Required work =
Transcribe the listing exactly, skipping every picture.
*** Begin section ***
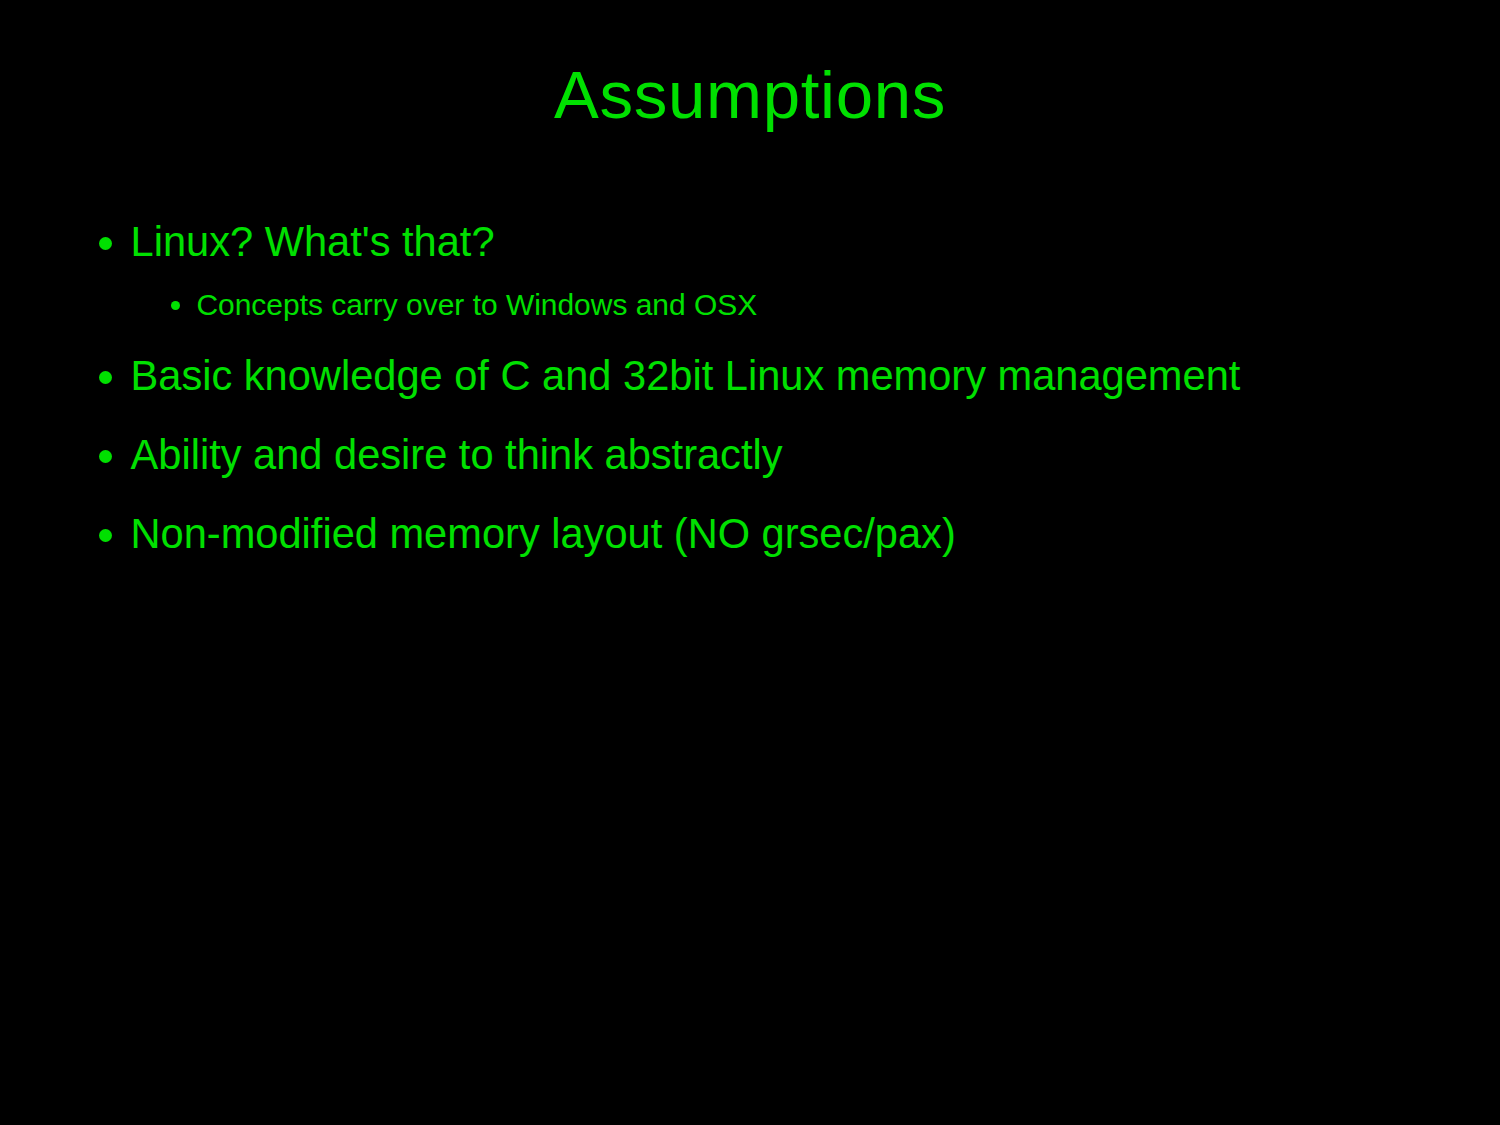Assumptions
Linux? What's that?
Concepts carry over to Windows and OSX
Basic knowledge of C and 32bit Linux memory management
Ability and desire to think abstractly
Non-modified memory layout (NO grsec/pax)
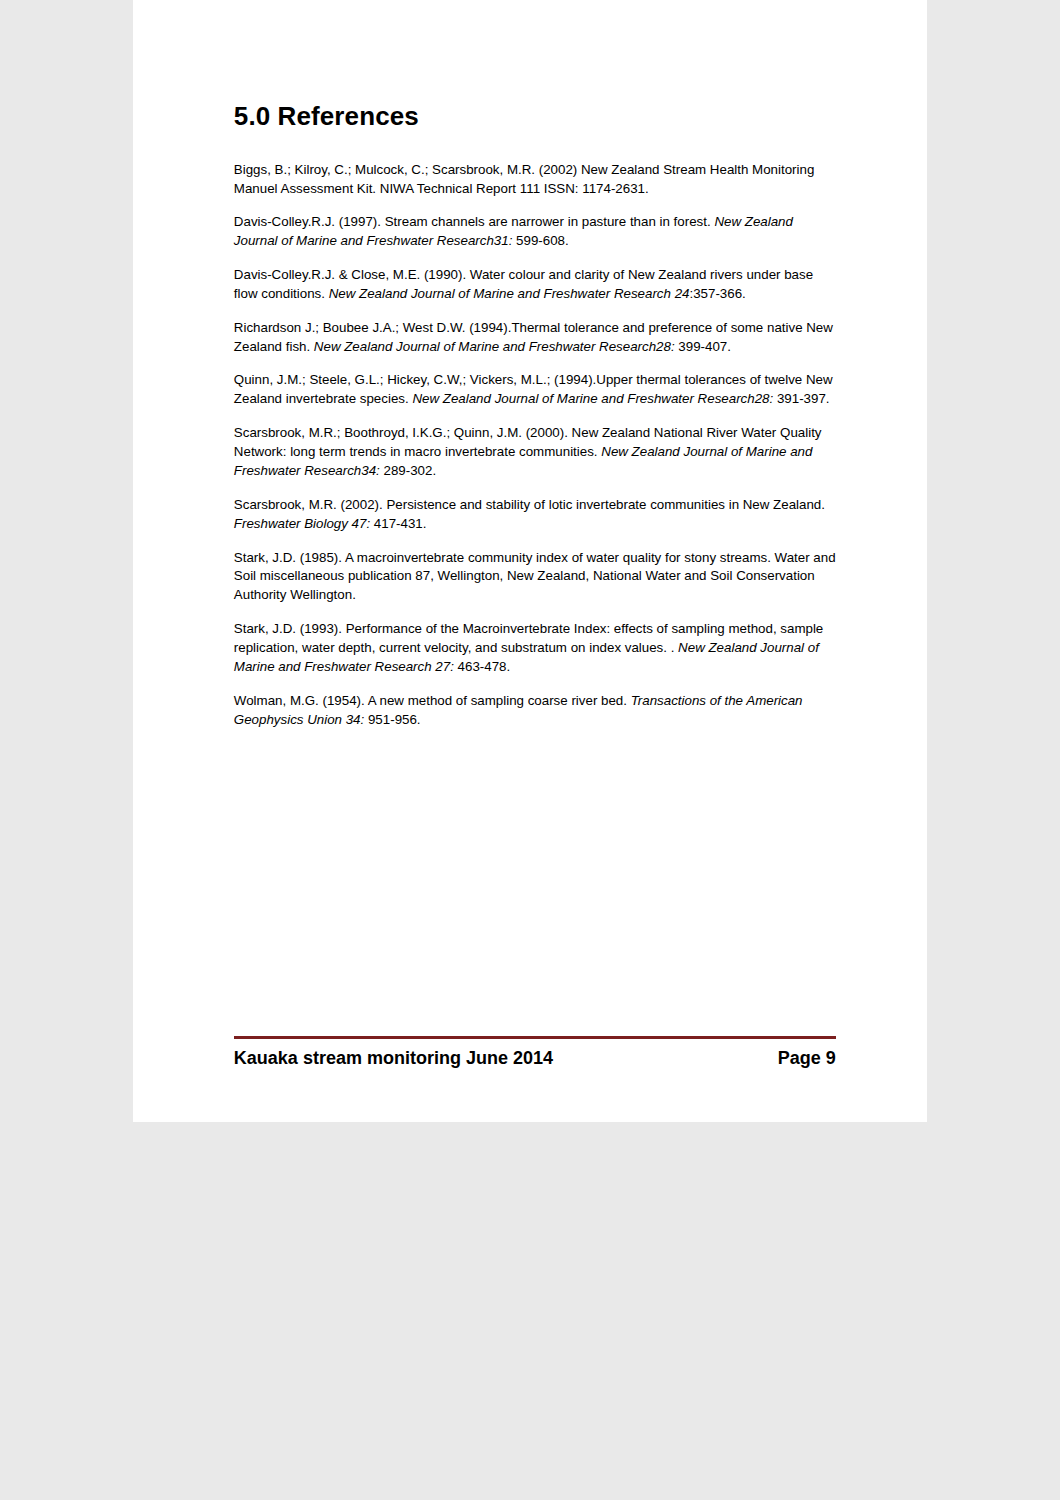5.0 References
Biggs, B.; Kilroy, C.; Mulcock, C.; Scarsbrook, M.R. (2002) New Zealand Stream Health Monitoring Manuel Assessment Kit. NIWA Technical Report 111 ISSN: 1174-2631.
Davis-Colley.R.J. (1997). Stream channels are narrower in pasture than in forest. New Zealand Journal of Marine and Freshwater Research31: 599-608.
Davis-Colley.R.J. & Close, M.E. (1990). Water colour and clarity of New Zealand rivers under base flow conditions. New Zealand Journal of Marine and Freshwater Research 24:357-366.
Richardson J.; Boubee J.A.; West D.W. (1994).Thermal tolerance and preference of some native New Zealand fish. New Zealand Journal of Marine and Freshwater Research28: 399-407.
Quinn, J.M.; Steele, G.L.; Hickey, C.W,; Vickers, M.L.; (1994).Upper thermal tolerances of twelve New Zealand invertebrate species. New Zealand Journal of Marine and Freshwater Research28: 391-397.
Scarsbrook, M.R.; Boothroyd, I.K.G.; Quinn, J.M. (2000). New Zealand National River Water Quality Network: long term trends in macro invertebrate communities. New Zealand Journal of Marine and Freshwater Research34: 289-302.
Scarsbrook, M.R. (2002). Persistence and stability of lotic invertebrate communities in New Zealand. Freshwater Biology 47: 417-431.
Stark, J.D. (1985). A macroinvertebrate community index of water quality for stony streams. Water and Soil miscellaneous publication 87, Wellington, New Zealand, National Water and Soil Conservation Authority Wellington.
Stark, J.D. (1993). Performance of the Macroinvertebrate Index: effects of sampling method, sample replication, water depth, current velocity, and substratum on index values. . New Zealand Journal of Marine and Freshwater Research 27: 463-478.
Wolman, M.G. (1954). A new method of sampling coarse river bed. Transactions of the American
Geophysics Union 34: 951-956.
Kauaka stream monitoring June 2014 Page 9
*** End section ***
The answer =
Assumptions
Linux? What's that?
Concepts carry over to Windows and OSX
Basic knowledge of C and 32bit Linux memory management
Ability and desire to think abstractly
Non-modified memory layout (NO grsec/pax)
5.0 References
Biggs, B.; Kilroy, C.; Mulcock, C.; Scarsbrook, M.R. (2002) New Zealand Stream Health Monitoring Manuel Assessment Kit. NIWA Technical Report 111 ISSN: 1174-2631.
Davis-Colley.R.J. (1997). Stream channels are narrower in pasture than in forest. New Zealand Journal of Marine and Freshwater Research31: 599-608.
Davis-Colley.R.J. & Close, M.E. (1990). Water colour and clarity of New Zealand rivers under base flow conditions. New Zealand Journal of Marine and Freshwater Research 24:357-366.
Richardson J.; Boubee J.A.; West D.W. (1994).Thermal tolerance and preference of some native New Zealand fish. New Zealand Journal of Marine and Freshwater Research28: 399-407.
Quinn, J.M.; Steele, G.L.; Hickey, C.W,; Vickers, M.L.; (1994).Upper thermal tolerances of twelve New Zealand invertebrate species. New Zealand Journal of Marine and Freshwater Research28: 391-397.
Scarsbrook, M.R.; Boothroyd, I.K.G.; Quinn, J.M. (2000). New Zealand National River Water Quality Network: long term trends in macro invertebrate communities. New Zealand Journal of Marine and Freshwater Research34: 289-302.
Scarsbrook, M.R. (2002). Persistence and stability of lotic invertebrate communities in New Zealand. Freshwater Biology 47: 417-431.
Stark, J.D. (1985). A macroinvertebrate community index of water quality for stony streams. Water and Soil miscellaneous publication 87, Wellington, New Zealand, National Water and Soil Conservation Authority Wellington.
Stark, J.D. (1993). Performance of the Macroinvertebrate Index: effects of sampling method, sample replication, water depth, current velocity, and substratum on index values. . New Zealand Journal of Marine and Freshwater Research 27: 463-478.
Wolman, M.G. (1954). A new method of sampling coarse river bed. Transactions of the American
Geophysics Union 34: 951-956.
Kauaka stream monitoring June 2014 Page 9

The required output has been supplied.